The sweet and bitter fool
Will presently appear:
The one in motley here,
The other found out there. (1.4.140-7)
In the same vein The Fool declares: “thou mad’st / thy daughters thy mothers, . . . thou gav’st them / the rod, and put’st down thine own breeches,” (172-4) which stresses King Lear’s foolishness.
But, King Lear does not accept his loss of power until a confrontation with his two daughters. In this scene, Goneril and Regan strips from him the appearance of power by taking away his knights. Finally, King Lear is able to see them as “unnatural hags” (2.4.278). As King Lear ponders the actions of his faithless daughters and his actions against his faithful daughter, he feels his “wits begin to turn” (3.2.68). Then, in his madness King Lear learns wisdom. He concludes that “man is no more but such a poor, bare, fork’d / animal” (3.4.107-8). Ripping off his clothes King Lear unveils himself as a poor mad fool with flowers in his hair, somewhat similar to Ophelia.
In contrast to Ophelia, King Lear learns sacrifice, understanding and self-knowledge. His suffering transforms him. Another dissimilar element to Ophelia’s situation is King Lear is not completely isolated. Kent, disguised as Caius, keeps watch over him and Cordelia, the Queen of France, comes to rescue him. Unlike Ophelia, King Lear’s madness, although aggravated by the unfilial actions of his older daughters, is self-inflicted by his reliance on appearance and willingness to divest himself from his divine responsibilities – his kingship.

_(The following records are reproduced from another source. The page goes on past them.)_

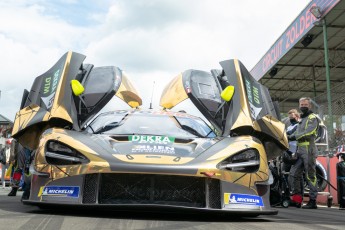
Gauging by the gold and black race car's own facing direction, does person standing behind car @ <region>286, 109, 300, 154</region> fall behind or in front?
behind

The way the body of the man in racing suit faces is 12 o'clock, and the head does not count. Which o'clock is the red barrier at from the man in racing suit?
The red barrier is roughly at 5 o'clock from the man in racing suit.

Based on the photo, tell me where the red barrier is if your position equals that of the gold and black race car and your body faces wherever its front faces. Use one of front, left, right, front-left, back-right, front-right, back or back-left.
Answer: back-left

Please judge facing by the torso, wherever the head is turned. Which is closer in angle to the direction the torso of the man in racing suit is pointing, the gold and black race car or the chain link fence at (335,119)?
the gold and black race car

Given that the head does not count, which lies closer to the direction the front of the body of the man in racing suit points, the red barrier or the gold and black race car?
the gold and black race car

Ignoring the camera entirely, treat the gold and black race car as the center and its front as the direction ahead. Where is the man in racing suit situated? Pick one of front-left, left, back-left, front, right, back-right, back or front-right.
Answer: back-left

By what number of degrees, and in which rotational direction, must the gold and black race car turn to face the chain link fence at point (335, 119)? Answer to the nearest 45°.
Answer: approximately 135° to its left

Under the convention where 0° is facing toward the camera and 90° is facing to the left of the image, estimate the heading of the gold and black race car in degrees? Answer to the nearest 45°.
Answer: approximately 0°
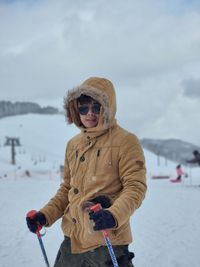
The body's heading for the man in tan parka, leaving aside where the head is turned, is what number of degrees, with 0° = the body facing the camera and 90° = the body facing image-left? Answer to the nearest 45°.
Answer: approximately 45°
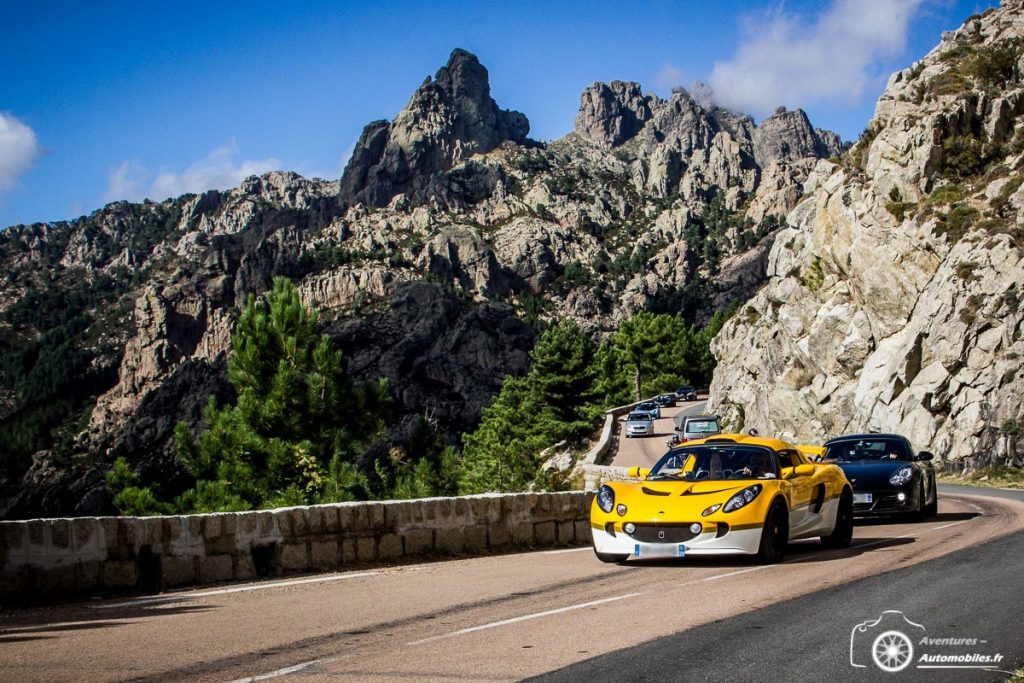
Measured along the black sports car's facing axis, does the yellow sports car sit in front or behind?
in front

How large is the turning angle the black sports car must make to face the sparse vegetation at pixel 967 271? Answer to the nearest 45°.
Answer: approximately 135° to its right

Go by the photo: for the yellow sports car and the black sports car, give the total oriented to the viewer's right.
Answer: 0

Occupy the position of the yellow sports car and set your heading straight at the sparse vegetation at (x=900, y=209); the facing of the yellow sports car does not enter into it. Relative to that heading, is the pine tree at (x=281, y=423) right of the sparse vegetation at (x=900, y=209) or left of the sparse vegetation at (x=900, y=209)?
left

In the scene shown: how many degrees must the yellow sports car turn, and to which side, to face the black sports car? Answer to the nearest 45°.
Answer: approximately 180°

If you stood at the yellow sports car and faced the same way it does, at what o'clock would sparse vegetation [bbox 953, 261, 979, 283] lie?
The sparse vegetation is roughly at 5 o'clock from the yellow sports car.

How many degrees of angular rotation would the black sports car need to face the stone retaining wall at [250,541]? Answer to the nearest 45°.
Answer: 0° — it already faces it

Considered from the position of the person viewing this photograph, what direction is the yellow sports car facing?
facing the viewer and to the left of the viewer

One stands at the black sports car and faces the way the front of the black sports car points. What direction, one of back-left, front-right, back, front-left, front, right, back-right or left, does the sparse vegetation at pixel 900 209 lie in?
back-right

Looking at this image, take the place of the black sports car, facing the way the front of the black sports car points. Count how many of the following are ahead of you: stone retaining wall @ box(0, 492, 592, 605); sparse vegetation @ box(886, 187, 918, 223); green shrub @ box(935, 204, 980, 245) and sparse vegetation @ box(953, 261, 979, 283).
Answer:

In comparing the cause of madness within Ophelia and King Lear some similarities emerge. Both characters encounter issues concerning family and their position not only in the family, but also in the wider world. King Lear wants peace in his old age, but also the respect due his office as king, while Ophelia, as a young lady of the court, expected to marry, raise a family, and maintain a circumscribed position within her family and the court. The losses generate grief, which induces madness ergo, the inability to be a productive member society.
However, there are major differences in these two characters. For instance, Ophelia in her world is dependent on the fortunes of her father and brother, while King Lear is a king and is influential in his world. Again, Ophelia is a woman with all that implies within the medieval world-view, while King Lear is a man in control of his destiny. Ophelia represents submission, while King Lear represents dominance.
What does this mean? No matter the position one holds, in the right circumstances, he or she can experience a paralyzing grief, therefore becoming mad in the process. That is why Ophelia and King Lear can induce pity and fear in not only the medieval audience but also the modern audience.
In this created world, the actions and dialog of King Lear and Ophelia reveal Shakespeare’s motif of madness. Each character shows the result of isolation and disconnection from the family, a microcosm of the Elizabethan world, and of society, a macrocosm of the same world.
Moreover, Shakespeare dispenses a cure, which includes sleep and the healing tears of a loved one. Is understanding Shakespearean madness applicable to our modern world? In my humble opinion, the answer is yes. Remember Ophelia and King Lear’s main reason for madness was a disconnection from their family and society. In our world of digital magic and physical disconnection, people need a stable support system and face-to-face communication similar to the Elizabethan audience of four hundred years ago.